It's still a little too soon to declare Aurora Cannabis (NASDAQOTH:ACBFF) the best marijuana stock of 2017. Perhaps another stock will surge over the next few weeks and take the top spot. For now, though, Aurora Cannabis clearly stands above all the rest, with its stock soaring more than 250% year to date. Most of those gains have come in just the past month.
You might think that after such enormous gains in a short period of time, Aurora Cannabis stock could be poised to fall. I suspect just the opposite is more likely. Here are three reasons the hottest marijuana stock of the year (at least so far) will go even higher.
1. The floodgates are about to open
Canada took a major step toward the legalization of recreational use of marijuana on Nov. 21 with the release of Health Canada's proposed regulation process for the cannabis industry. Aurora Cannabis lauded the proposal -- and rightly so, because it would, in the words of the company's CEO, Terry Booth, "create an incredibly vibrant market."
Aurora reported revenue in its last quarter of CA$8.2 million. That translates to around CA$33 million annualized. But the company's revenue jumped 39% from the previous quarter -- not the prior-year quarter. Remember, that's just for medical cannabis use.
Canada's Parliamentary Budget Officer (PBO) estimates that the marijuana market in the country will be between CA$4.2 billion and CA$6.2 billion in 2018. The PBO also projects the market could grow to around $7 billion in the next four years. A more recent analysis suggests the market potential could be twice as big as previous estimates.
Let's be pessimistic and use the low end of the PBO's numbers. What market share would Aurora Cannabis need to get to multiply its current revenue by tenfold? Less than 8%. I suspect Aurora will be able to top that level. My hunch is that the actual market size will also be significantly greater than $4.2 billion per year. In other words, there's a good chance that the floodgates are about to open for Aurora Cannabis.
2. Deals, deals, deals
Aurora is getting ready for the coming flood. The company has kicked its business development strategy into high gear. The most visible evidence is Aurora's recent bid to acquire CanniMed Therapeutics. My view is that the deal will probably finalize, considering that Aurora is offering a 56.9% premium above CanniMed's closing price before the takeover announcement and already has commitments from shareholders owning 38% of CanniMed stock.
However, Aurora's focus isn't just on CanniMed. On Nov. 23, it announced the acquisition of H2 Biopharma, which is completing construction of a 48,000-square-foot cannabis production facility an hour away from Montreal. On the same day, the company also stated that it was buying Larssen, a leading designer of high-tech greenhouses. Aurora also invested in Hempco, which develops hemp foods and nutraceuticals. The company is also making strategic partnerships. An important one is Aurora's agreement with Radiant Technologies under which Radiant will provide processing services to Aurora for the production of cannabis and hemp extracts.

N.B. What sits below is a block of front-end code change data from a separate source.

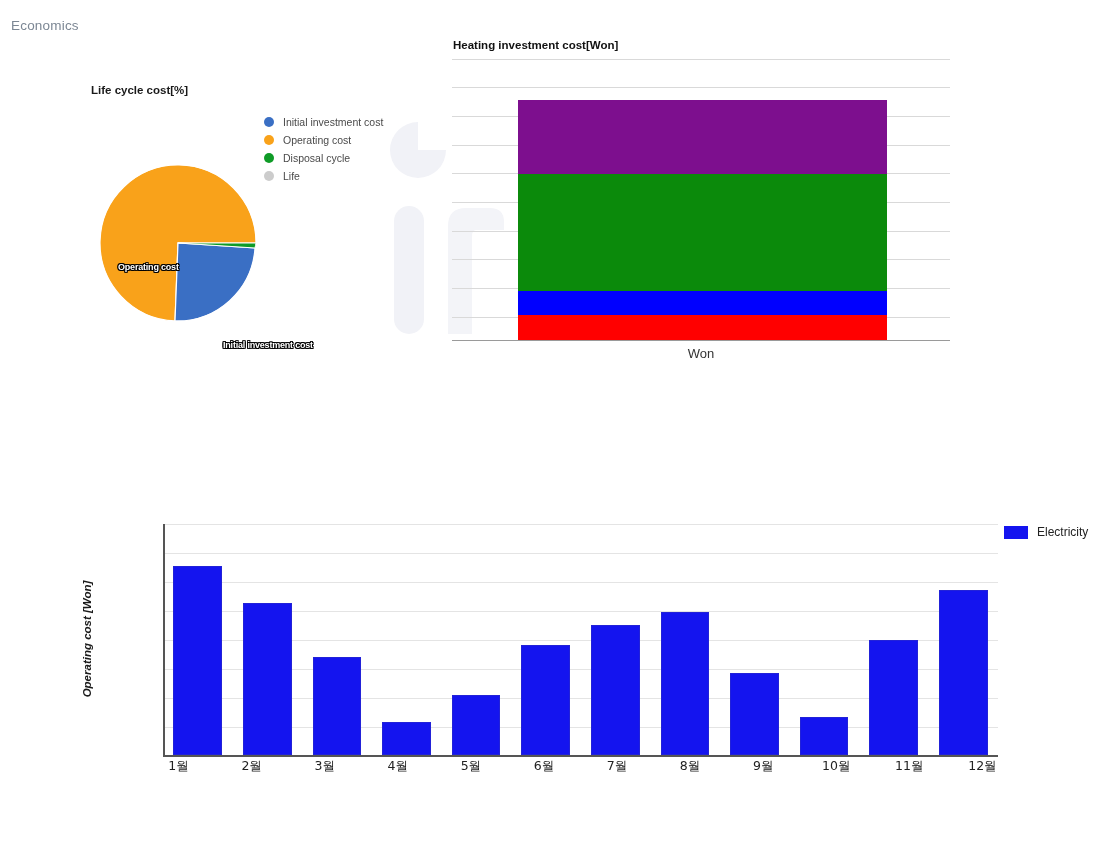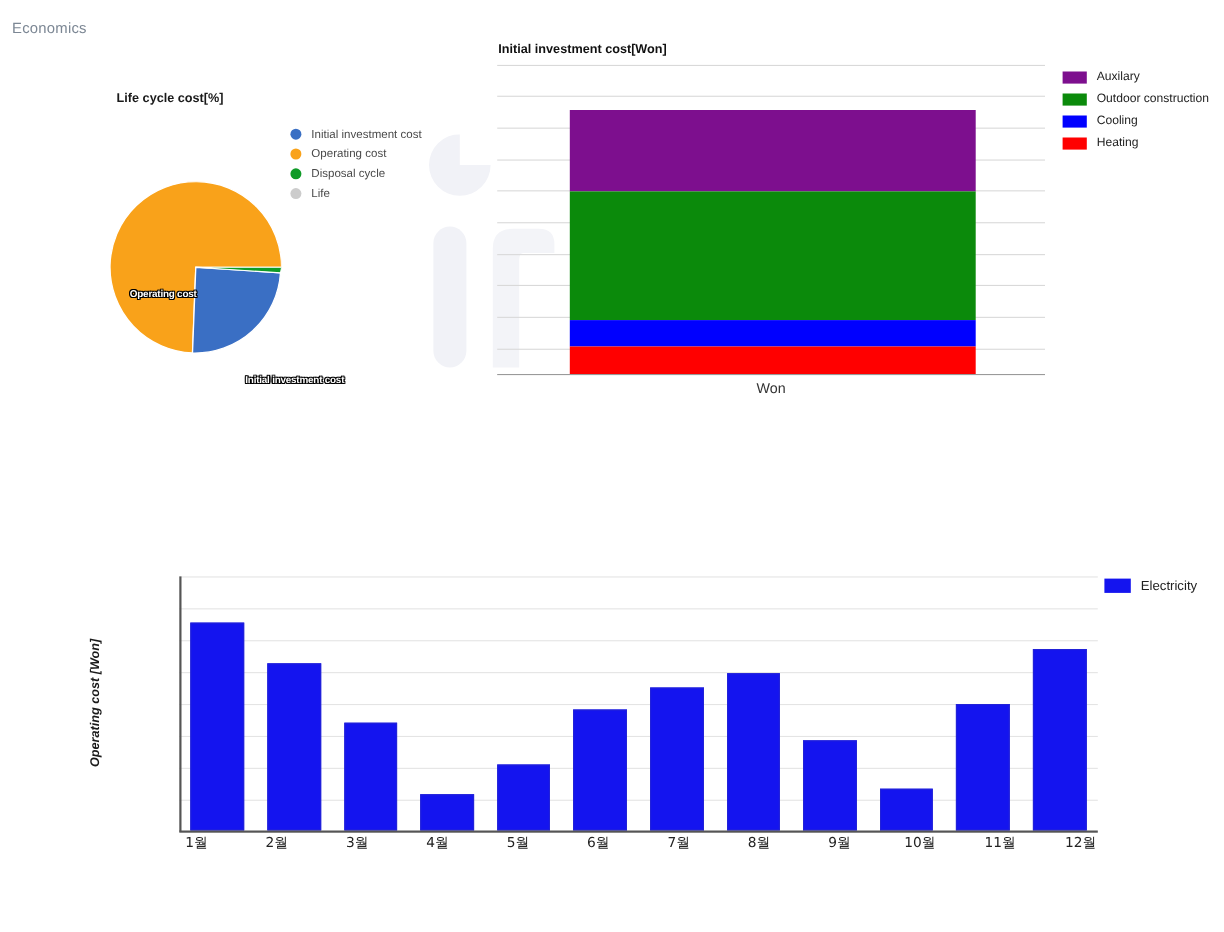"Initial investment cost[Won]" div { text: Initial -> Heating }
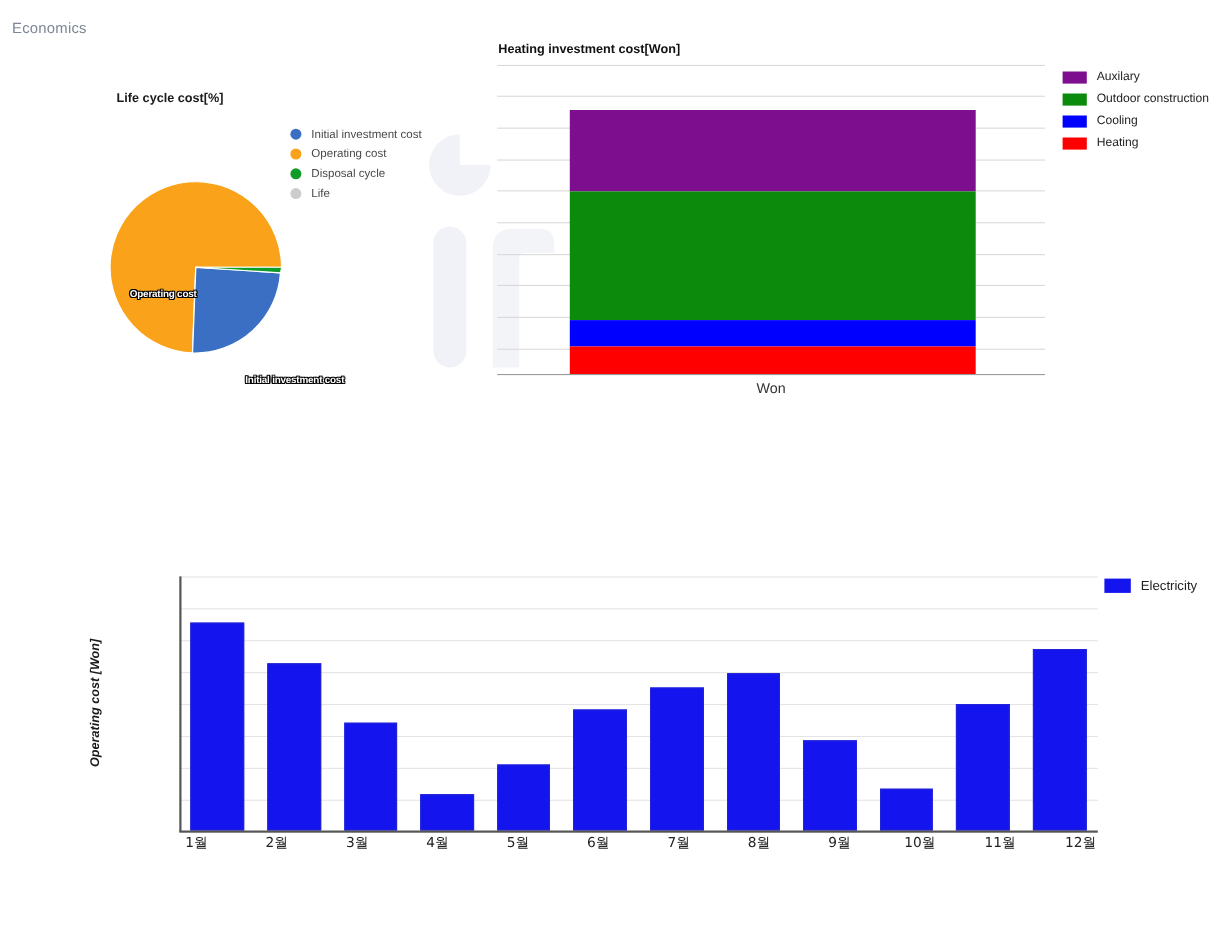"Auxilary" div { html: <div> <div> <span></span> <span>Auxilary</span> </div> <div> <span></span> <span>Outdoor construction</span> </div> <div> <span></span> <span>Cooling</span> </div> <div> <span></span> <span>Heating</span> </div> </div> -> none }
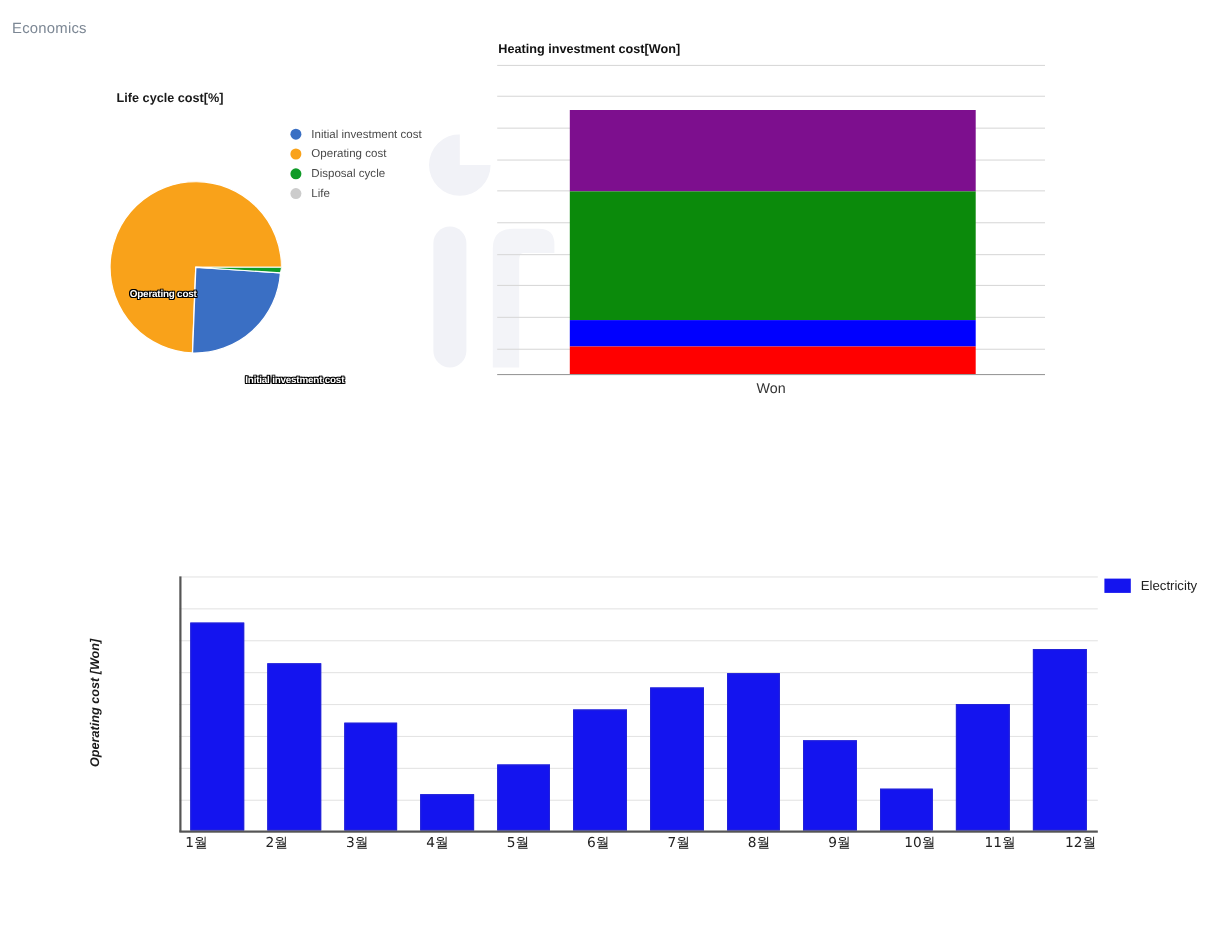"Life cycle cost[%]" #pie-title { left: 106px -> 91px }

All these deals are important to Aurora, because they provide the company additional capacity and broader diversification. If the market for marijuana takes off as expected, Aurora's acquisitions and partnerships position it to grow tremendously.
3. The world beckons
While much of the excitement for Aurora stems from its opportunities at home, don't forget the company's international aspirations. If the CanniMed acquisition is finalized, Aurora Cannabis will have operations and agreements in the European Union, Australia, South Africa, and the Cayman Islands.
Let's just look at three of the countries where Aurora hopes to grow its medical cannabis sales -- Australia, Germany, and South Africa. These countries have combined populations totaling more than 160 million. By comparison, Canada's population is around 36 million.
Even without legalization of recreational marijuana in Canada, Aurora has a market opportunity for medical cannabis that's 4.5 times larger than its current market. And we haven't included all of the countries that the company is either currently targeting or will do so in the future. Granted, it's possible that use of medical cannabis as a percentage of the total population won't be as high in these countries as it is in Canada. Still, Aurora has an enormous international opportunity.
Flying too high?
In Greek mythology, Icarus flew high on wings made of wax and feathers. However, he flew too close to the sun. The wax melted, and Icarus fell into the sea and drowned. Could Aurora Cannabis be like Icarus -- flying too high?
I think the risk is real. After all, Aurora stock is trading at a staggering 173 times trailing-12-month sales. However, the potential for the company to grow sales at phenomenal rates is also real. This marijuana stock could get too hot, but my prediction is that 2018 will be another great year for Aurora Cannabis.